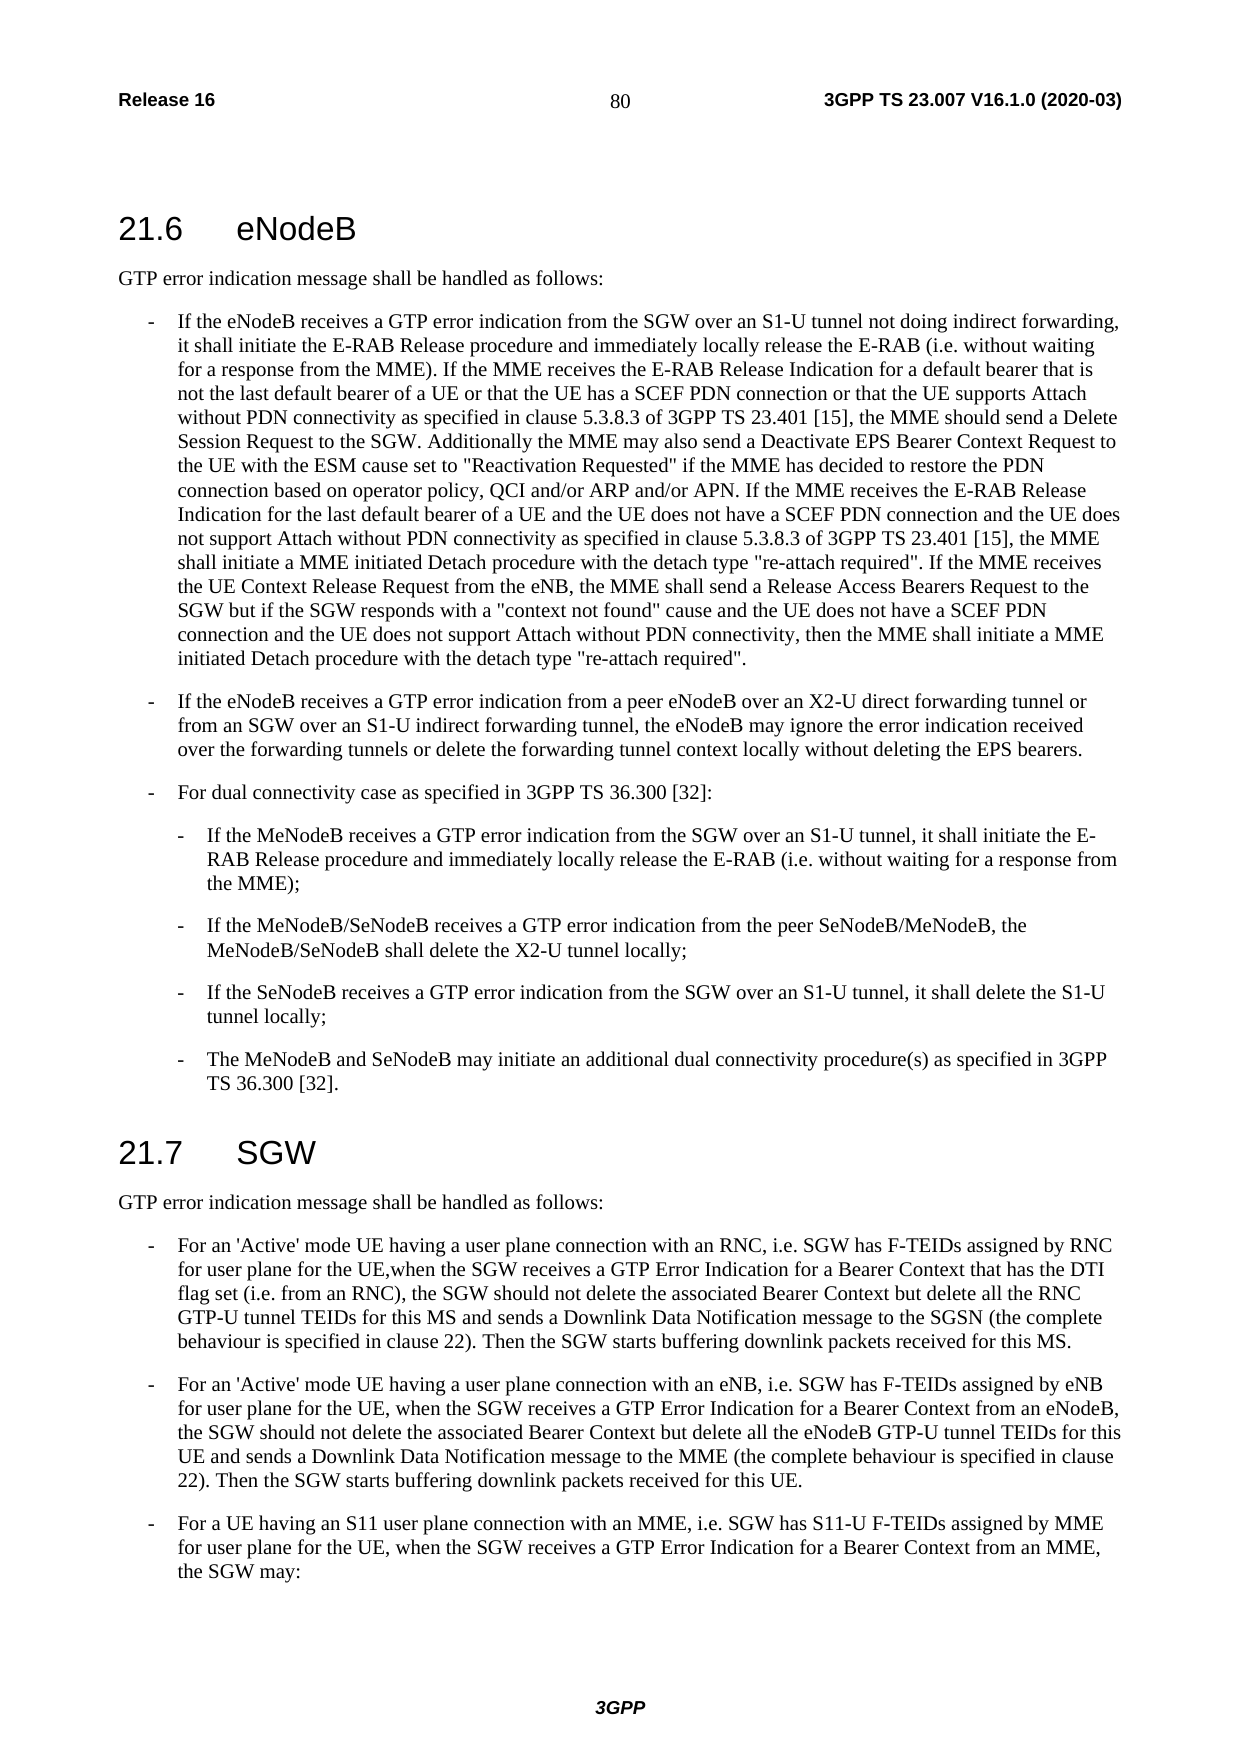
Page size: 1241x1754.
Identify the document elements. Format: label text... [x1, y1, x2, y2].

text - For dual connectivity case as specified in 3GPP TS 36.300 [32]: [148, 780, 1122, 804]
text - The MeNodeB and SeNodeB may initiate an additional dual connectivity procedure(s) as specified in 3GPP TS 36.300 [32]. [177, 1047, 1122, 1095]
text GTP error indication message shall be handled as follows: [118, 1190, 1122, 1214]
text GTP error indication message shall be handled as follows: [118, 266, 1122, 290]
subtitle 21.6 eNodeB [118, 209, 1122, 247]
subtitle 21.7 SGW [118, 1133, 1122, 1171]
text - If the eNodeB receives a GTP error indication from the SGW over an S1-U tunnel not doing indirect forwarding, it shall initiate the E-RAB Release procedure and immediately locally release the E-RAB (i.e. without waiting for a response from the MME). If the MME receives the E-RAB Release Indication for a default bearer that is not the last default bearer of a UE or that the UE has a SCEF PDN connection or that the UE supports Attach without PDN connectivity as specified in clause 5.3.8.3 of 3GPP TS 23.401 [15], the MME should send a Delete Session Request to the SGW. Additionally the MME may also send a Deactivate EPS Bearer Context Request to the UE with the ESM cause set to "Reactivation Requested" if the MME has decided to restore the PDN connection based on operator policy, QCI and/or ARP and/or APN. If the MME receives the E-RAB Release Indication for the last default bearer of a UE and the UE does not have a SCEF PDN connection and the UE does not support Attach without PDN connectivity as specified in clause 5.3.8.3 of 3GPP TS 23.401 [15], the MME shall initiate a MME initiated Detach procedure with the detach type "re-attach required". If the MME receives the UE Context Release Request from the eNB, the MME shall send a Release Access Bearers Request to the SGW but if the SGW responds with a "context not found" cause and the UE does not have a SCEF PDN connection and the UE does not support Attach without PDN connectivity, then the MME shall initiate a MME initiated Detach procedure with the detach type "re-attach required". [148, 309, 1122, 670]
text - If the SeNodeB receives a GTP error indication from the SGW over an S1-U tunnel, it shall delete the S1-U tunnel locally; [177, 980, 1122, 1028]
text - For a UE having an S11 user plane connection with an MME, i.e. SGW has S11-U F-TEIDs assigned by MME for user plane for the UE, when the SGW receives a GTP Error Indication for a Bearer Context from an MME, the SGW may: [148, 1511, 1122, 1583]
text - For an 'Active' mode UE having a user plane connection with an RNC, i.e. SGW has F-TEIDs assigned by RNC for user plane for the UE,when the SGW receives a GTP Error Indication for a Bearer Context that has the DTI flag set (i.e. from an RNC), the SGW should not delete the associated Bearer Context but delete all the RNC GTP-U tunnel TEIDs for this MS and sends a Downlink Data Notification message to the SGSN (the complete behaviour is specified in clause 22). Then the SGW starts buffering downlink packets received for this MS. [148, 1233, 1122, 1353]
text - For an 'Active' mode UE having a user plane connection with an eNB, i.e. SGW has F-TEIDs assigned by eNB for user plane for the UE, when the SGW receives a GTP Error Indication for a Bearer Context from an eNodeB, the SGW should not delete the associated Bearer Context but delete all the eNodeB GTP-U tunnel TEIDs for this UE and sends a Downlink Data Notification message to the MME (the complete behaviour is specified in clause 22). Then the SGW starts buffering downlink packets received for this UE. [148, 1372, 1122, 1492]
text - If the MeNodeB/SeNodeB receives a GTP error indication from the peer SeNodeB/MeNodeB, the MeNodeB/SeNodeB shall delete the X2-U tunnel locally; [177, 913, 1122, 962]
text - If the eNodeB receives a GTP error indication from a peer eNodeB over an X2-U direct forwarding tunnel or from an SGW over an S1-U indirect forwarding tunnel, the eNodeB may ignore the error indication received over the forwarding tunnels or delete the forwarding tunnel context locally without deleting the EPS bearers. [148, 689, 1122, 761]
text - If the MeNodeB receives a GTP error indication from the SGW over an S1-U tunnel, it shall initiate the E-RAB Release procedure and immediately locally release the E-RAB (i.e. without waiting for a response from the MME); [177, 822, 1122, 895]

------------------------------------

Exercise instructions = Take every line from the listing above that includes the word "dual" and copy it.

Written response =
text - For dual connectivity case as specified in 3GPP TS 36.300 [32]: [148, 780, 1122, 804]
text - The MeNodeB and SeNodeB may initiate an additional dual connectivity procedure(s) as specified in 3GPP TS 36.300 [32]. [177, 1047, 1122, 1095]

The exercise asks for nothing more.